WORK ITEM: Among the entries that follow, find every line with the word "Left" and list it.

**** EXCERPTED DATA ****

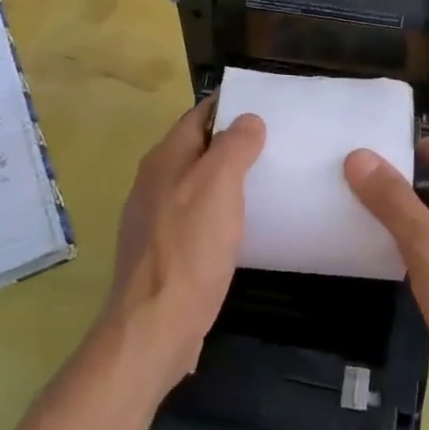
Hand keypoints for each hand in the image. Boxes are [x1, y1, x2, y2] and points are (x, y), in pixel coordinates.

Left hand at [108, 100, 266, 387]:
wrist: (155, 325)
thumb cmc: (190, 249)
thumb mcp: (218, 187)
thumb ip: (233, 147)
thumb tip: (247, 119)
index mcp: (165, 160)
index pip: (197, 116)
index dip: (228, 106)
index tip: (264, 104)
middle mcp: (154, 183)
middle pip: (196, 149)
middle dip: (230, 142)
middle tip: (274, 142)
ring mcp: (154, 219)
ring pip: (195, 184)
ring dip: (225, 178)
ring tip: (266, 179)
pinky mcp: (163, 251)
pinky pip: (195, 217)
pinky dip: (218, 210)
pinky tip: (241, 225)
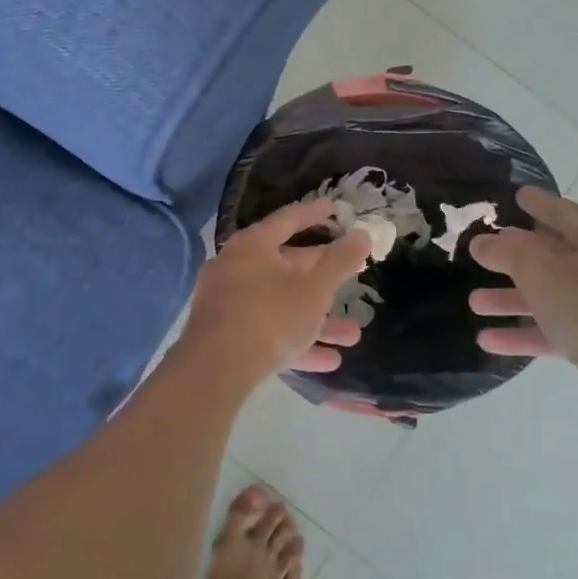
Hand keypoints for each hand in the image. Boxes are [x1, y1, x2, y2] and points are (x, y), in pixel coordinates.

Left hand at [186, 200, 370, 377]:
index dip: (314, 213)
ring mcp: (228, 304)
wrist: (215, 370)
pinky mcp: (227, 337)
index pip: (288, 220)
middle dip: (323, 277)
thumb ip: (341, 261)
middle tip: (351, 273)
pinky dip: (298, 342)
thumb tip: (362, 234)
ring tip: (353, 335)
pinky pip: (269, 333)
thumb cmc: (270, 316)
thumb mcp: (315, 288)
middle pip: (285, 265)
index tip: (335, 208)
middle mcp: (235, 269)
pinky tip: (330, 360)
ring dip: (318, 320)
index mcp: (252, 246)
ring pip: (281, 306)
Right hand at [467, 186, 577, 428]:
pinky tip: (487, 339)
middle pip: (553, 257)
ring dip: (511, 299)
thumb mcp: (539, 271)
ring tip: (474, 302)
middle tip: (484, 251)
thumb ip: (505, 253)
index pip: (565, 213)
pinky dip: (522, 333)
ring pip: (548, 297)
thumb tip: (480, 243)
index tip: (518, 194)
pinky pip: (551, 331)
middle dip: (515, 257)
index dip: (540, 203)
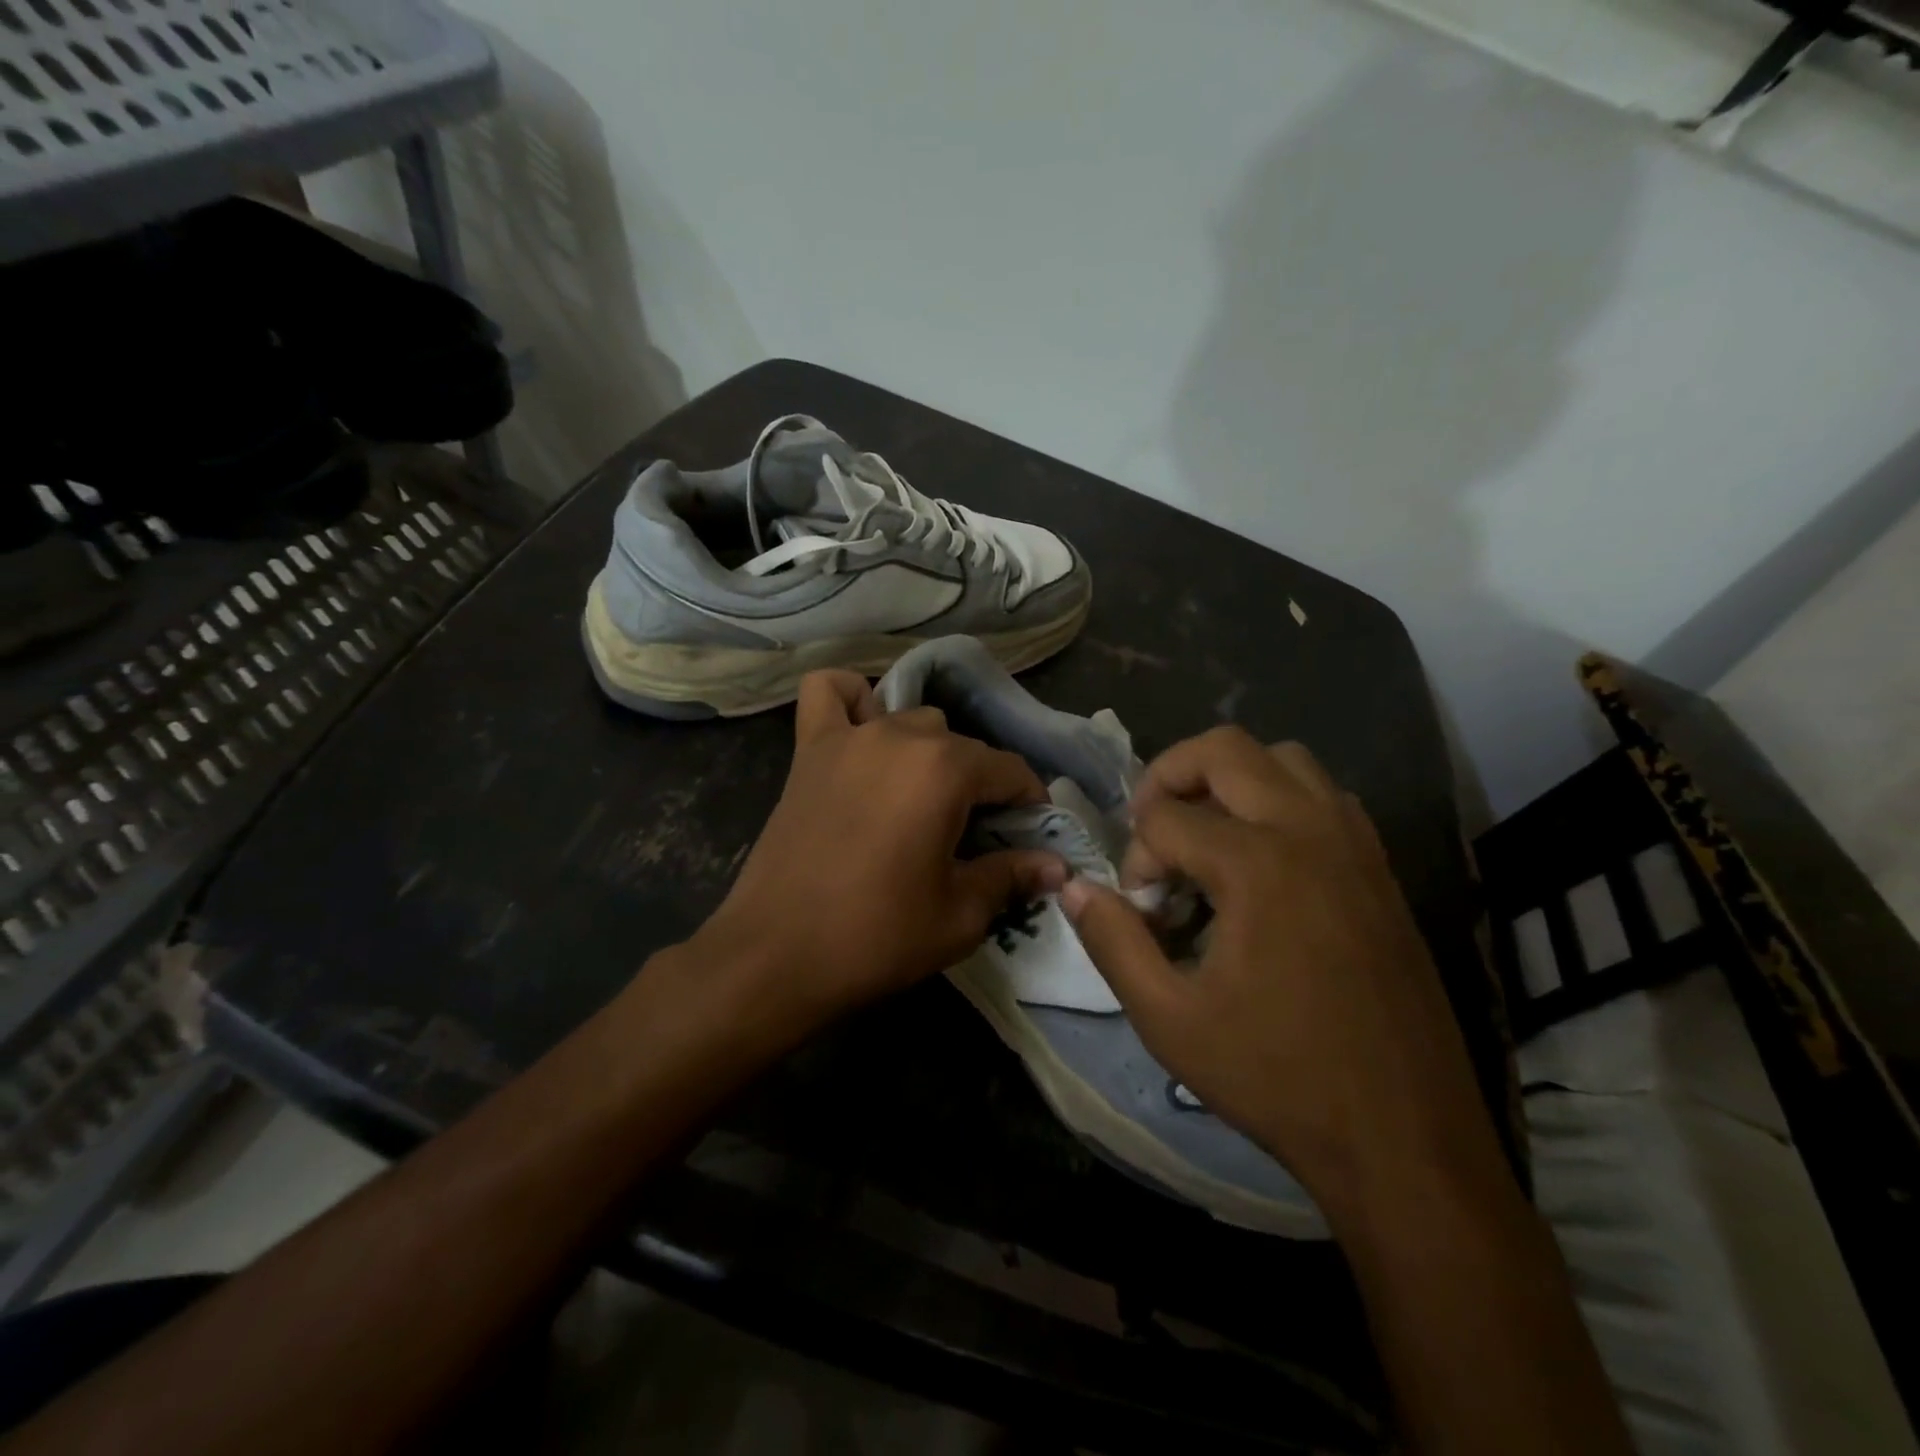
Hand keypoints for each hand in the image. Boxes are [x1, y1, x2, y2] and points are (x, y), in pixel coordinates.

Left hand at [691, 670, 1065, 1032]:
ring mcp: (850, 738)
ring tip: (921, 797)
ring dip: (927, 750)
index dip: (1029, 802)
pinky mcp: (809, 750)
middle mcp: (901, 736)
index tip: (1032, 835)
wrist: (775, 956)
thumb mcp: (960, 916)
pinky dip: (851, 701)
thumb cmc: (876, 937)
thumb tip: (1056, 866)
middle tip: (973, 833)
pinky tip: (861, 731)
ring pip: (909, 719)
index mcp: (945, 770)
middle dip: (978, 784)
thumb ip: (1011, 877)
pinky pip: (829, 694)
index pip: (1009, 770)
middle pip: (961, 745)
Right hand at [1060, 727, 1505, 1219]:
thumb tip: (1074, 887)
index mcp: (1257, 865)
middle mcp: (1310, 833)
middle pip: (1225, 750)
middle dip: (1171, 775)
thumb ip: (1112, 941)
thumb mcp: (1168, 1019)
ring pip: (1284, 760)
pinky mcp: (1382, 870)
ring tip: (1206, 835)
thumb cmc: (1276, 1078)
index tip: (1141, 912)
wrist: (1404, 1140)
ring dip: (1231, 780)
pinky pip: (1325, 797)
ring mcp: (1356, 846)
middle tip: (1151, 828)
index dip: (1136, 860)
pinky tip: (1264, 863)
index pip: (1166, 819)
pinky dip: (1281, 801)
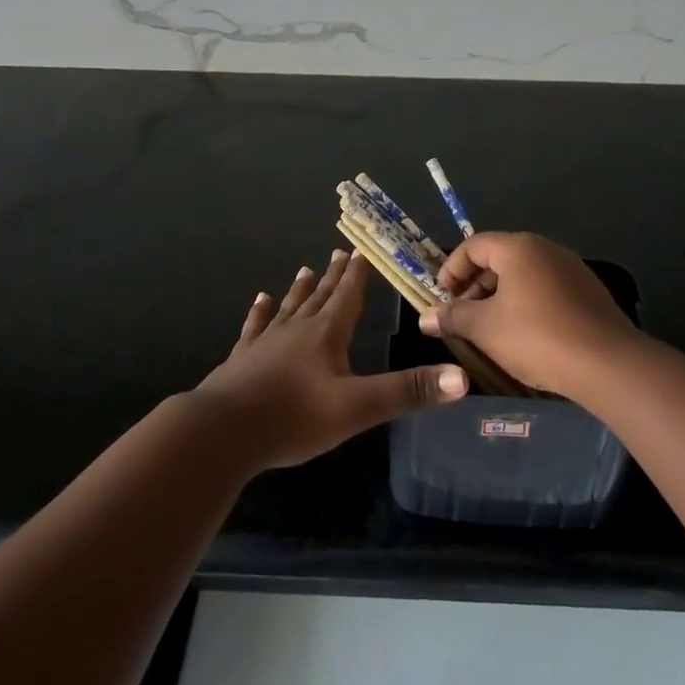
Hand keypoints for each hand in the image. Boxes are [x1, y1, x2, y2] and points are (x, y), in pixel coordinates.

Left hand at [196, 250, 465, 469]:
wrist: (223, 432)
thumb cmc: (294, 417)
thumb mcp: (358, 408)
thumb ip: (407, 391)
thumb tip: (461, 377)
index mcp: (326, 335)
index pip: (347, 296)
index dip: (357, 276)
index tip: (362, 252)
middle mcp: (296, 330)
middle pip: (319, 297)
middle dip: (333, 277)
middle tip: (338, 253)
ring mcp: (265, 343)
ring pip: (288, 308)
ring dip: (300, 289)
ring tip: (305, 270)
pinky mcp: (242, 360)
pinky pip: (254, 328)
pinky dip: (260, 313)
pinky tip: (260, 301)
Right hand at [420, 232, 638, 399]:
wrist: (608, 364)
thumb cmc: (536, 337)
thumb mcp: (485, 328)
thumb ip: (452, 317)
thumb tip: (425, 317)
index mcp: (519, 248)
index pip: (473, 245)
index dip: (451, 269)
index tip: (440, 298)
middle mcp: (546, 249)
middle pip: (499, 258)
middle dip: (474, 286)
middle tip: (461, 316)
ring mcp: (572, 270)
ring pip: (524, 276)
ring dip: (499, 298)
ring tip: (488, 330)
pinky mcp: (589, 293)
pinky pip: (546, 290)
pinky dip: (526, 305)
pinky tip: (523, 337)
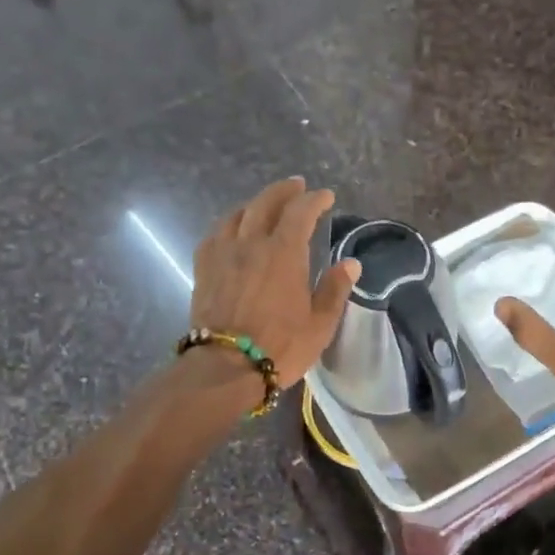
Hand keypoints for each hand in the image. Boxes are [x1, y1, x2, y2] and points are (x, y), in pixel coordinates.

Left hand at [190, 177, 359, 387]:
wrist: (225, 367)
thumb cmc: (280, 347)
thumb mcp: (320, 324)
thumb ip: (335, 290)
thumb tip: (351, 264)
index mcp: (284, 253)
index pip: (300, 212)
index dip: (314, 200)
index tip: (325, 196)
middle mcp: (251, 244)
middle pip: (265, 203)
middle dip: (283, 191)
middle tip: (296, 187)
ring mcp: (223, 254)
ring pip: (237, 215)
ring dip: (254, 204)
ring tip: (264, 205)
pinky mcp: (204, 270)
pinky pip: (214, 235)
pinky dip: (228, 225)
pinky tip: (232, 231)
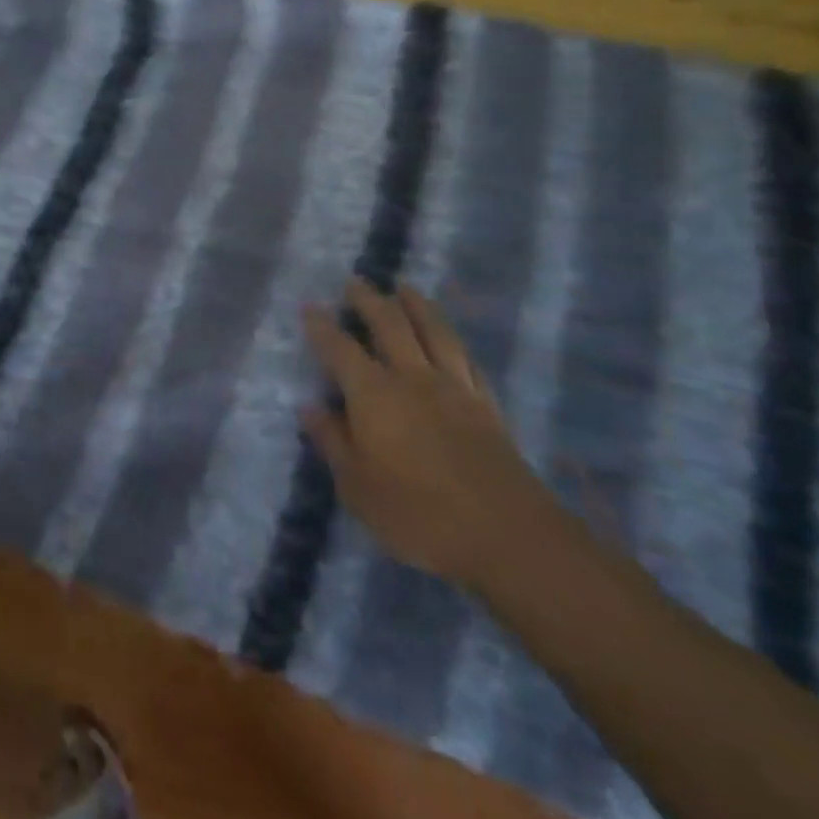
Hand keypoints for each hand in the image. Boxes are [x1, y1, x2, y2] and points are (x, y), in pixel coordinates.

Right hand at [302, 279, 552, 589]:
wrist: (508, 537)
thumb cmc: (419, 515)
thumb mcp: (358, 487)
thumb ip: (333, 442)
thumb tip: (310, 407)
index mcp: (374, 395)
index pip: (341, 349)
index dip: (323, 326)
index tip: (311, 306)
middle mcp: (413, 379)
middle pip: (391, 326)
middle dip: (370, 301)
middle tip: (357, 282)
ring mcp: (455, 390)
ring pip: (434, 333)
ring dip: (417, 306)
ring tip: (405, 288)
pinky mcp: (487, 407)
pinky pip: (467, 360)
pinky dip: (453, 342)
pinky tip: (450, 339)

****

EXERCISE ANSWER:
Left hand at [108, 100, 266, 387]:
Left hand at [186, 200, 370, 377]:
Left hand at [691, 670, 1065, 1032]:
Left hand at [196, 250, 465, 469]:
Left hand at [190, 177, 359, 387]:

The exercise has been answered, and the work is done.